Extracted material Block Start

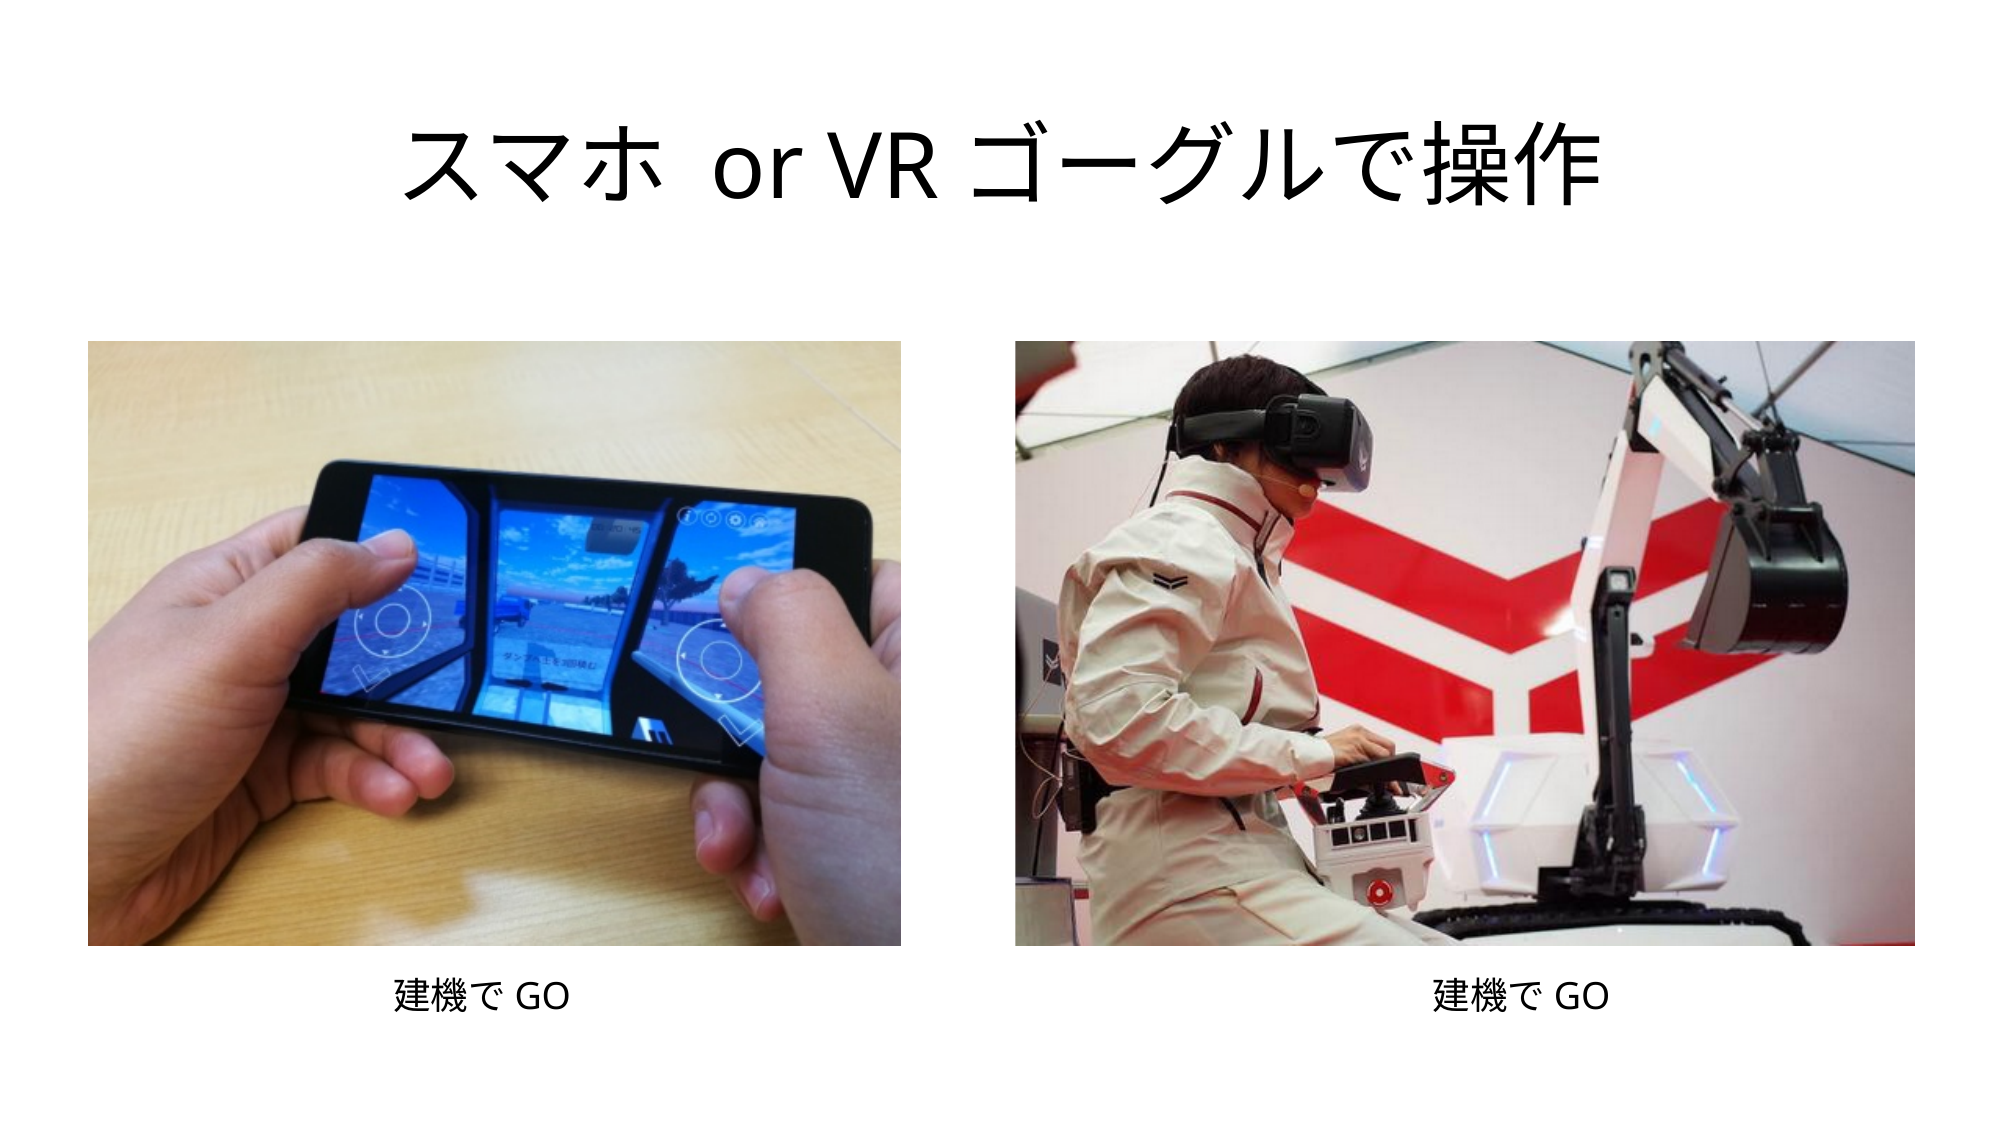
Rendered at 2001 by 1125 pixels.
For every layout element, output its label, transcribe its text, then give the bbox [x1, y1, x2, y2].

text_box 建機でGO [1417, 964, 1626, 1025]
picture [88, 341, 901, 946]
picture [1014, 341, 1915, 946]
text_box 建機でGO [378, 964, 586, 1025]
title スマホ or VRゴーグルで操作 [137, 59, 1863, 278]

Extracted material Block End

• [How to complete this task] Images are to be omitted; everything else in the records is to be transcribed exactly.

• [Worked solution]
Rendered at 2001 by 1125 pixels.
For every layout element, output its label, transcribe its text, then give the bbox [x1, y1, x2, y2].

text_box 建機でGO [1417, 964, 1626, 1025]
picture [88, 341, 901, 946]
picture [1014, 341, 1915, 946]
text_box 建機でGO [378, 964, 586, 1025]
title スマホ or VRゴーグルで操作 [137, 59, 1863, 278]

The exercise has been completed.